BY TAFT COGHILL JR.
FREDERICKSBURG FREE PRESS
The Spotsylvania County School Board voted 6-1 Monday night to submit a budget request to the Board of Supervisors that includes a $46.8 million gap in local funding.
Berkeley District representative April Gillespie was the lone board member who voted against the budget.
Lisa Phelps (Lee Hill) expressed concern about the gap during a work session last week but ultimately voted in favor of the budget, which is more than $480 million overall.
“I believe the Spotsylvania Board of Supervisors, Mr. Chris Yakabouski of the Battlefield District and Mr. Kevin Marshall of the Berkeley District are adequately informed of the detrimental effects to the school division and what it seems to be their consistent voting of more and more residences to be built in Spotsylvania County,” Phelps said of her reasoning to support the budget.

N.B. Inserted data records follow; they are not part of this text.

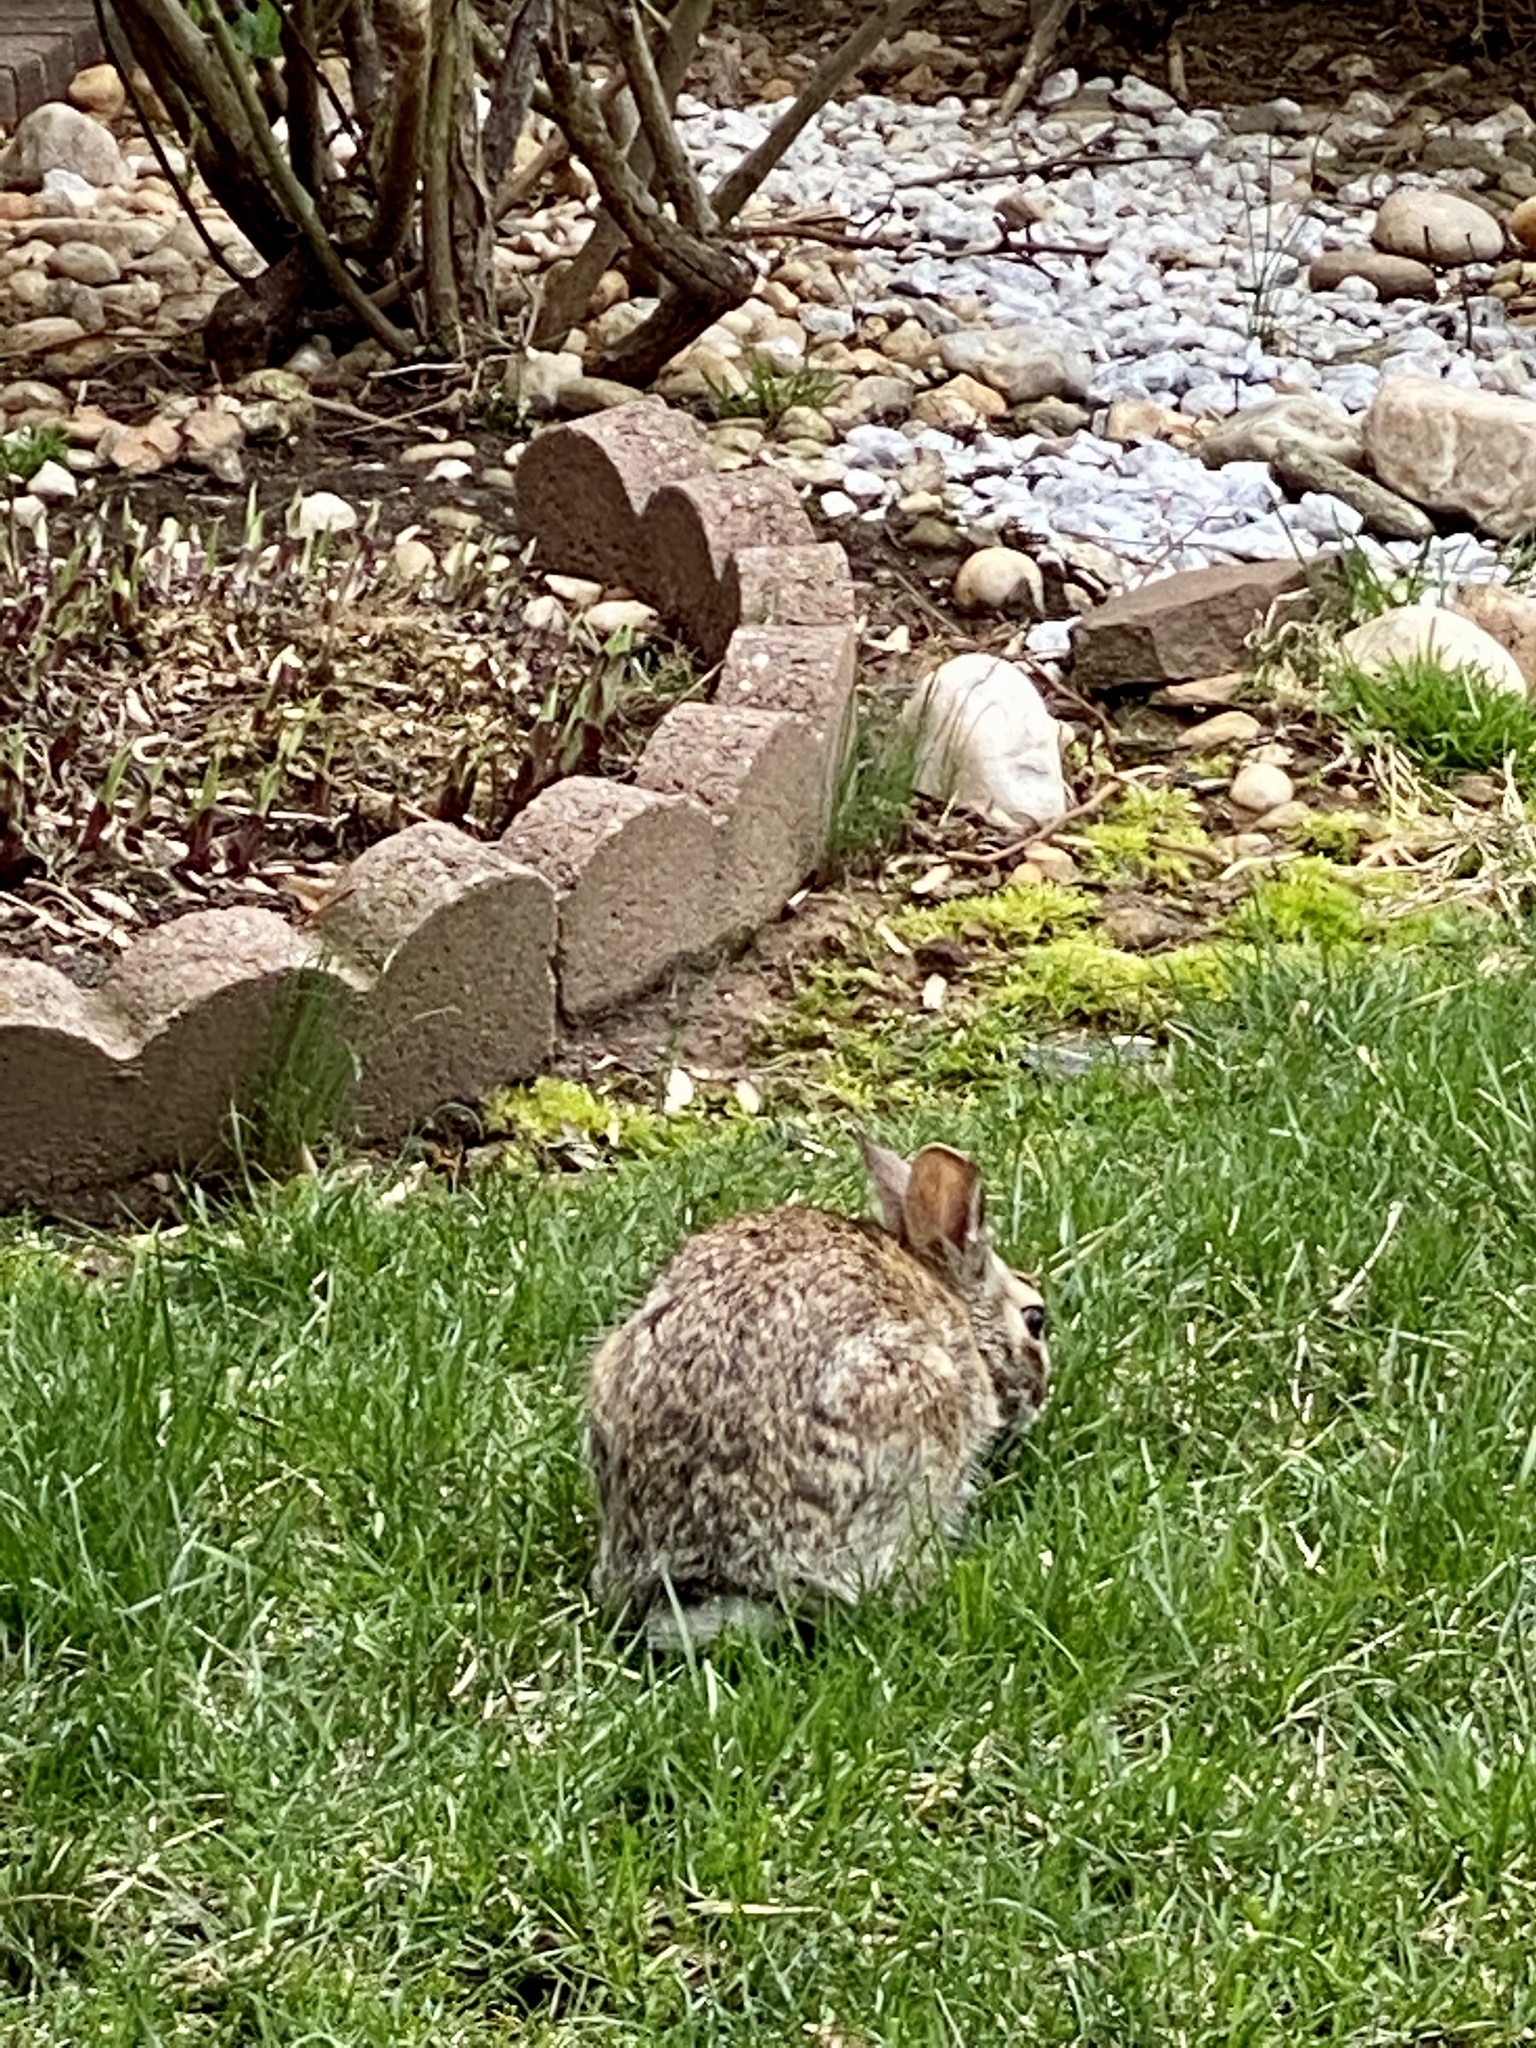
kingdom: Animalia
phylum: Chordata
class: Mammalia
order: Lagomorpha
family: Leporidae
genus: Sylvilagus
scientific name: Sylvilagus floridanus
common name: Eastern cottontail
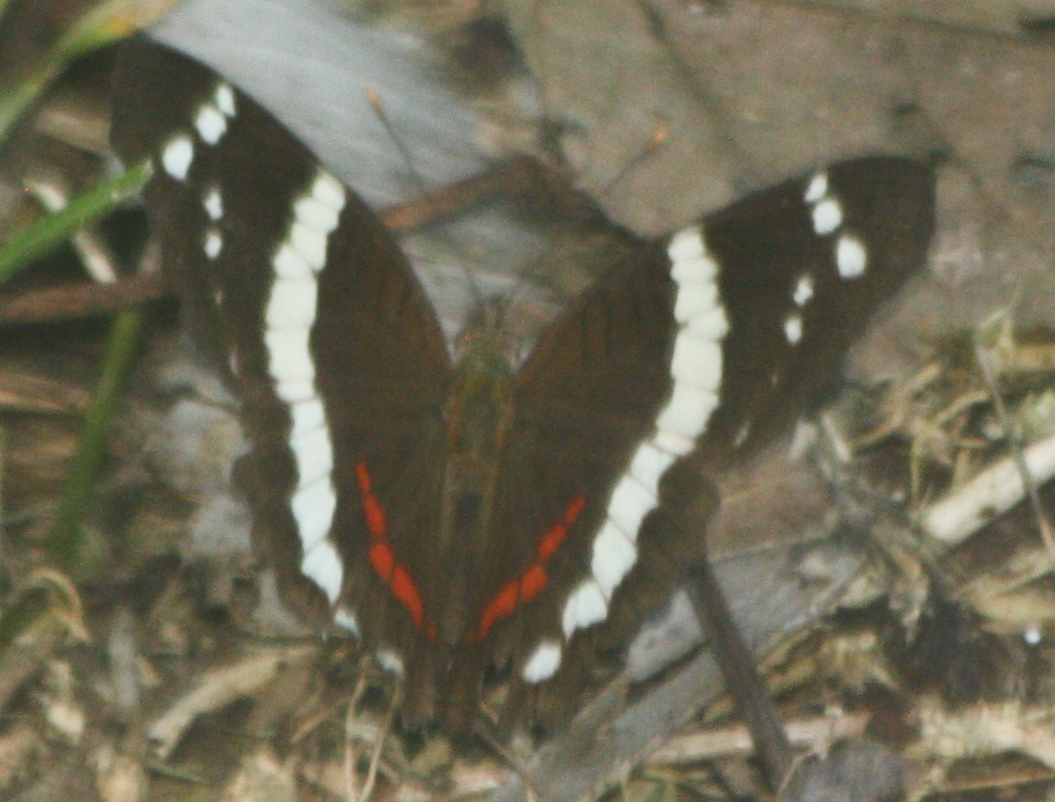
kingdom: Animalia
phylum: Arthropoda
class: Insecta
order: Lepidoptera
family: Nymphalidae
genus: Anartia
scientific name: Anartia fatima
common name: Banded peacock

The school board will present its budget to the supervisors on Feb. 20. The supervisors will meet on Feb. 27 to set an advertised tax rate. That will be followed on March 28 with a public hearing at Courtland High School. April 4 is the earliest the supervisors can legally adopt a fiscal year 2025 budget, which kicks in July 1. Budget adoption is set for April 9.

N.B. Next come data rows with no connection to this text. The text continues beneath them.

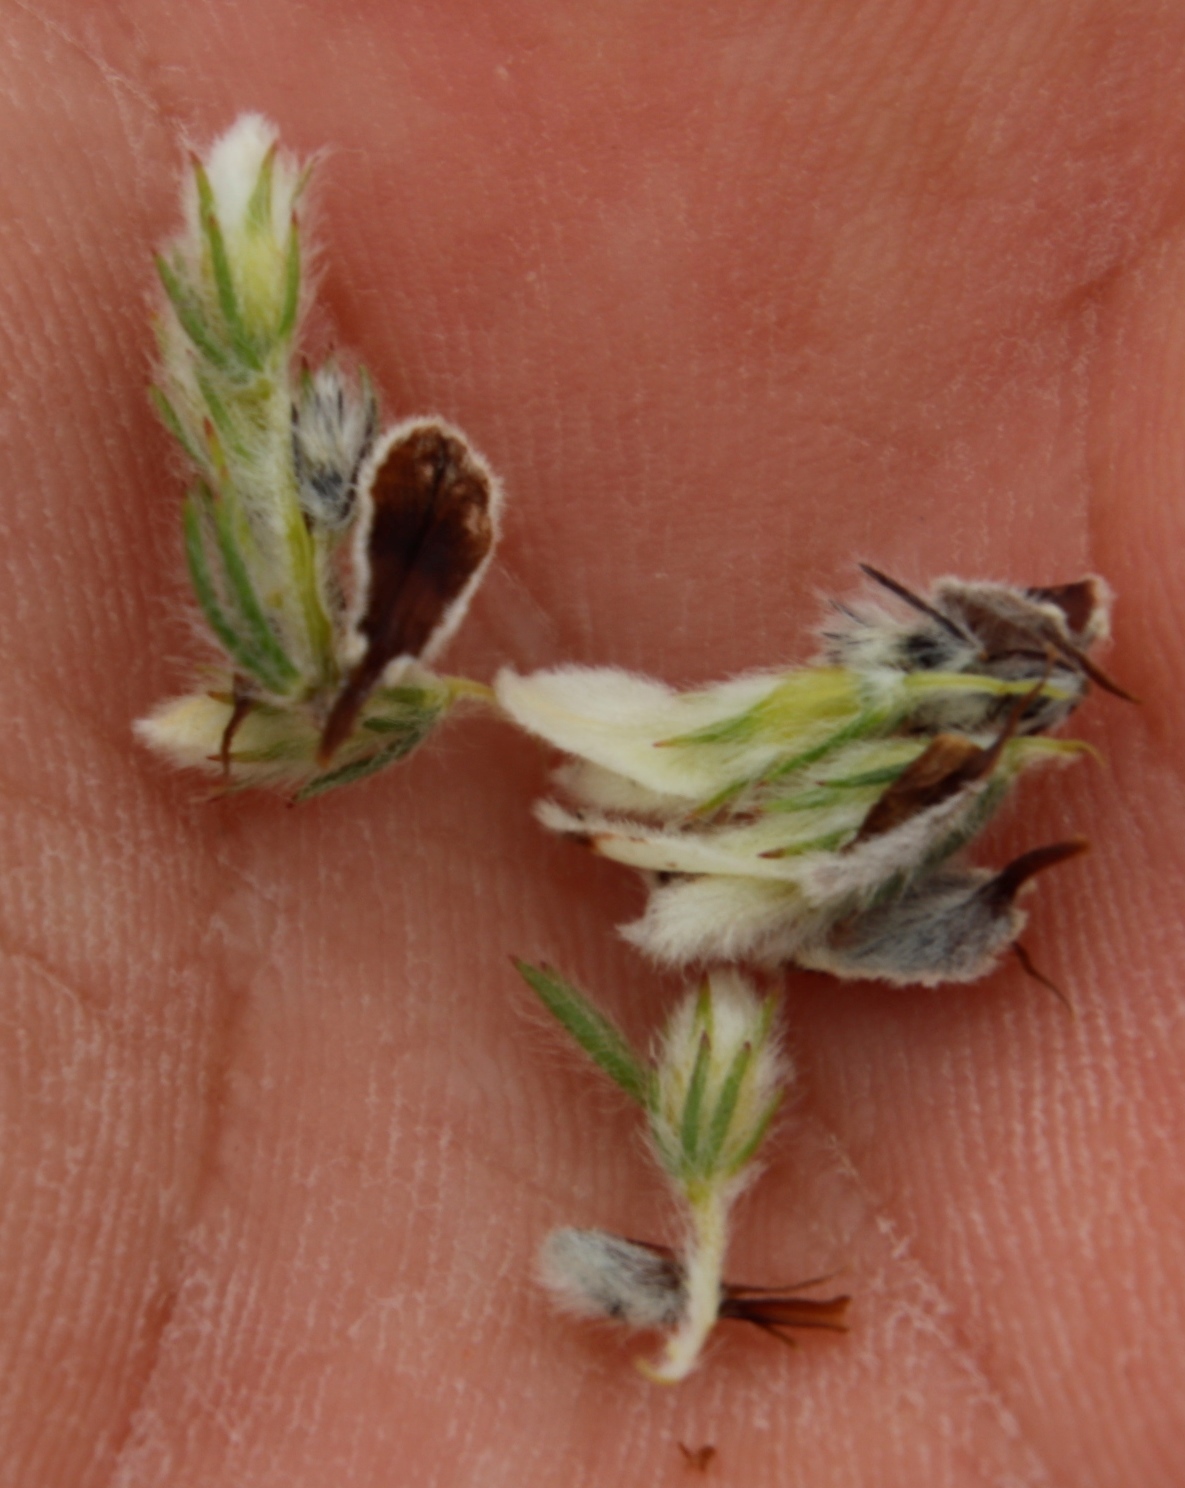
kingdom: Plantae
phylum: Tracheophyta
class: Magnoliopsida
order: Fabales
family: Fabaceae
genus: Aspalathus
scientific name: Aspalathus barbigera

Gillespie debated with other school board members Monday night about whether to make cuts before submitting the request to the supervisors.
“We are going to be taking this budget to people who do not specialize in education, with the exception of [Salem District supervisor Deborah Frazier], and they will make the choices on what to cut,” Gillespie said.

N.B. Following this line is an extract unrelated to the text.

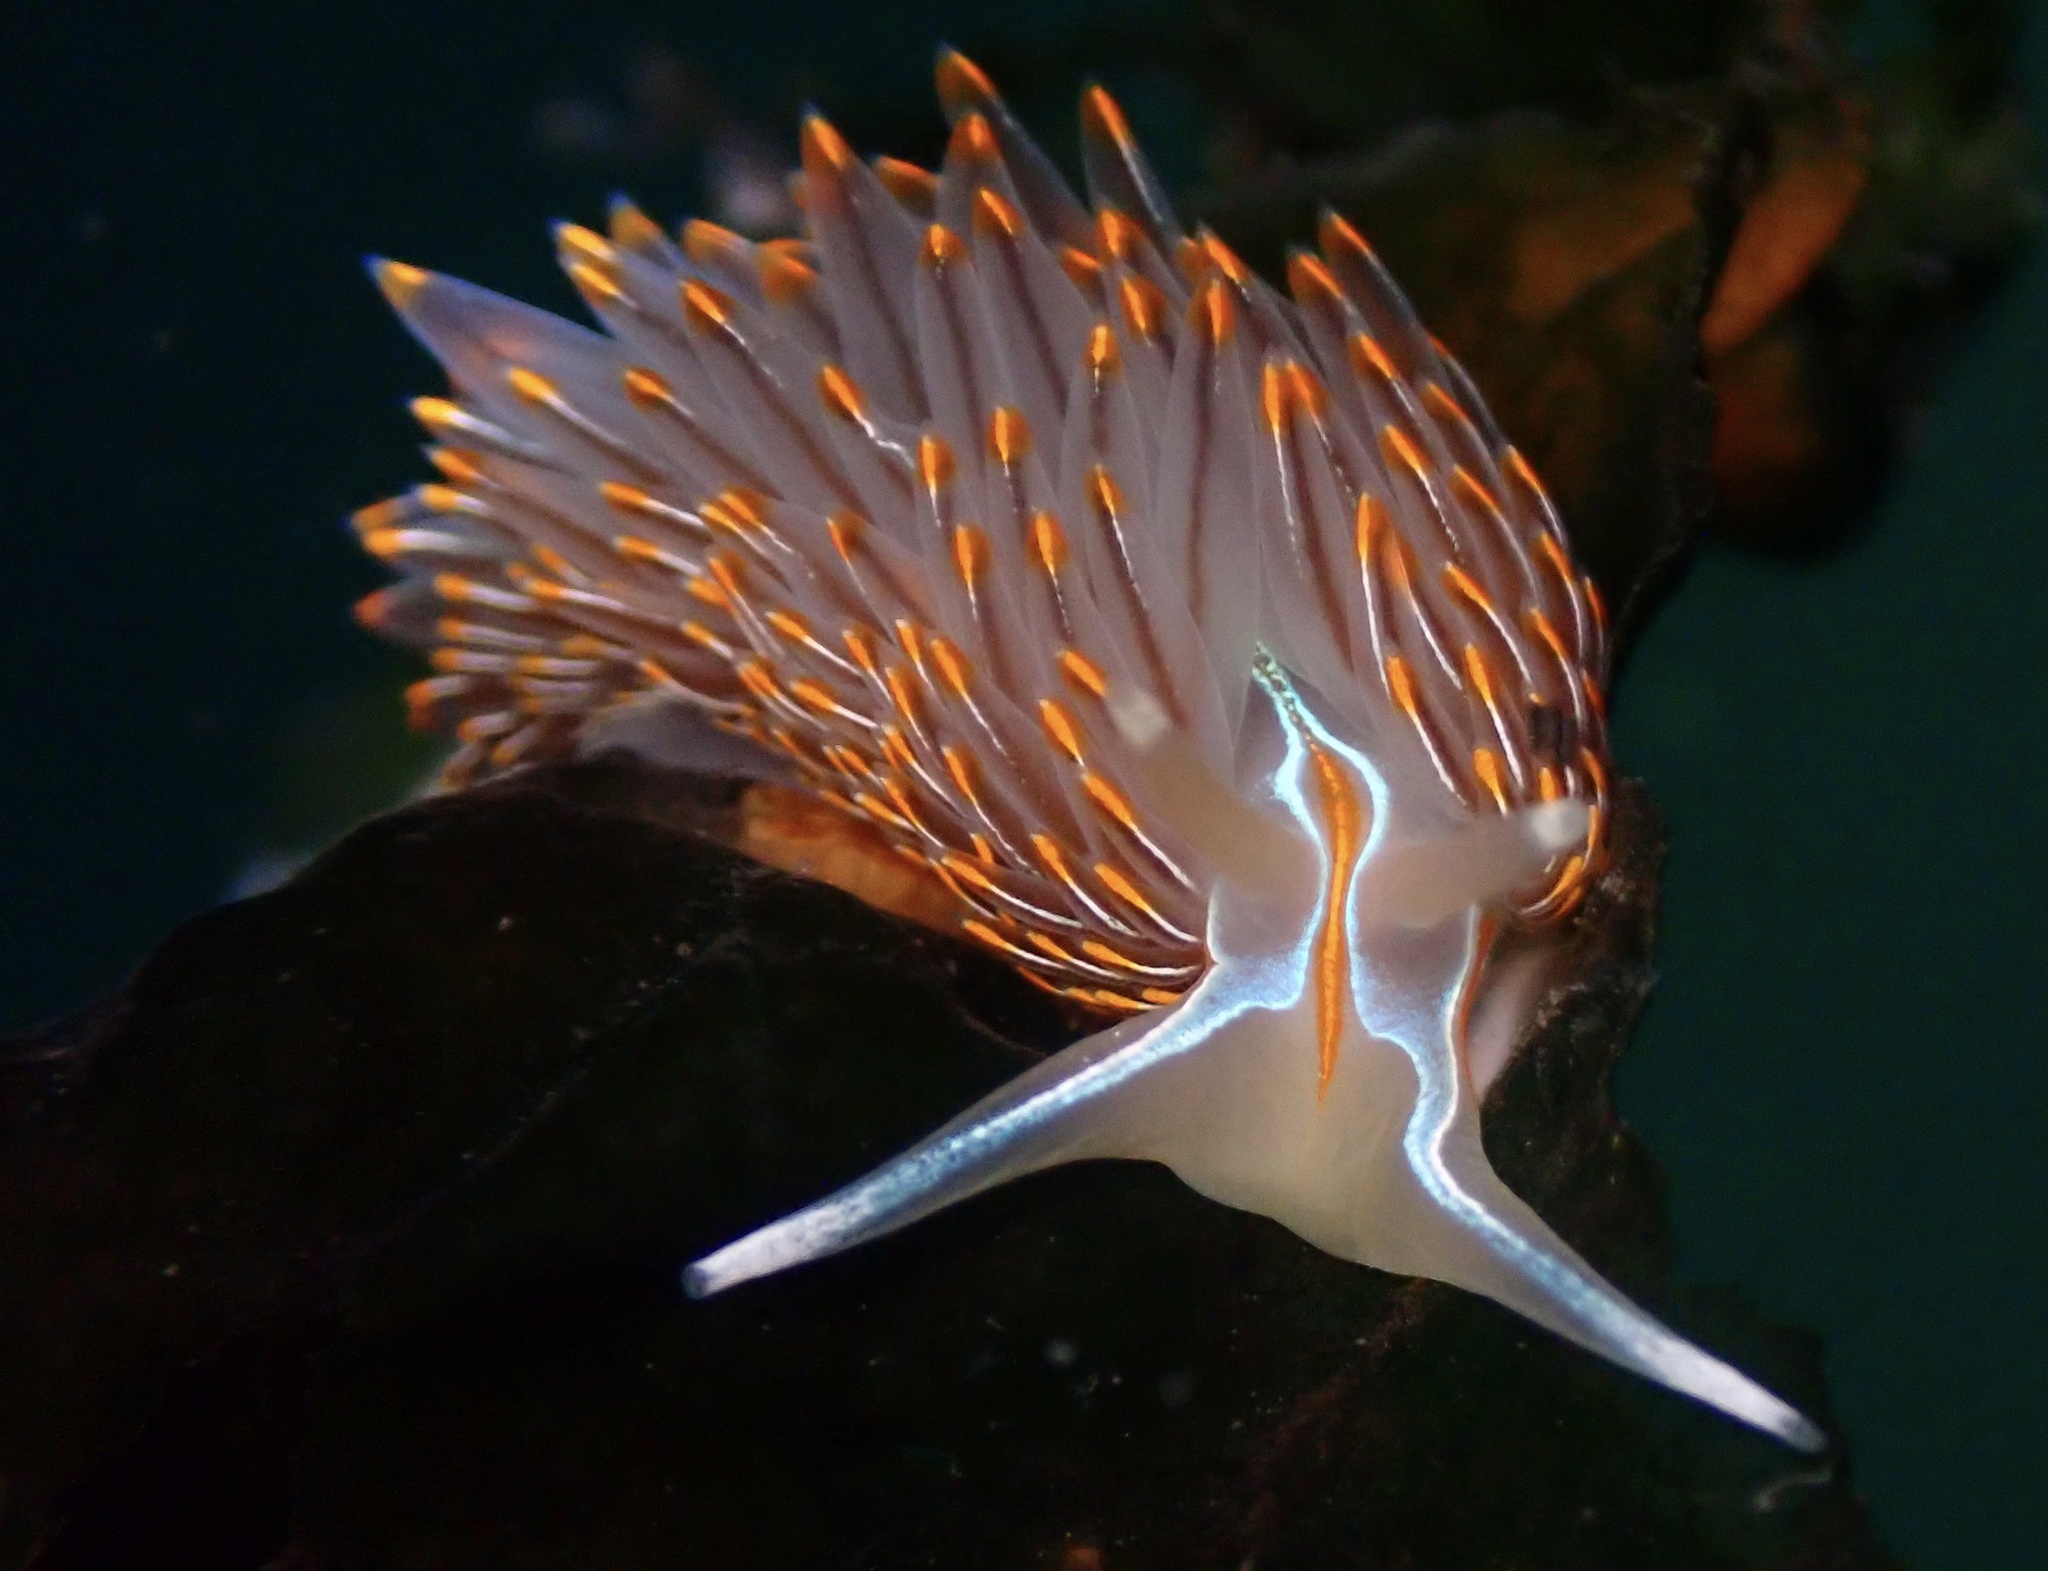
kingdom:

Gillespie added that, if the tax rate is increased, it will put additional strain on families that are already financially distressed in her district, which is more rural than the other localities in the county. She said when she campaigned door to door, she noticed people living in shacks that she initially mistook for a shed.
“You’re asking for the people who don’t have anything, that are depending on assistance, to pay more taxes so you can get better education,” Gillespie said. “I’m sorry but where I come from, God, having a roof over your head and food in your belly is a little more important than paying taxes so I can keep up with the Jones’ in Fairfax County and Stafford County.”
Carol Medawar, Courtland District representative, said an overhaul of the school board through the November election gives the current board a mandate that voters want schools fully funded and supported.
She said years of underfunding is what led to this “crisis moment” that requires more support for teachers, special education and other resources. She also noted that with funds ending from the Elementary and Secondary School Emergency Relief (ESSER) fund, an additional financial burden will be placed on localities.
“We funded things with ESSER, and we knew those funds were going away,” Medawar said.
Nicole Cole of the Battlefield District reiterated her message from the work session that it is not the job of the school board to trim the budget, stating that “if we don’t put forward a budget that actually shows what our needs are, then the board of supervisors will never know what it means to properly fund this department.”
Monday’s meeting was held at the John J. Wright Educational and Cultural Center in recognition of Black History Month.
In addition to approving the budget, the school board recognized 31 teachers of the year at various schools across the county. They announced that Riverbend High School French teacher Beth Marshall is the county teacher of the year and will move on to the state competition.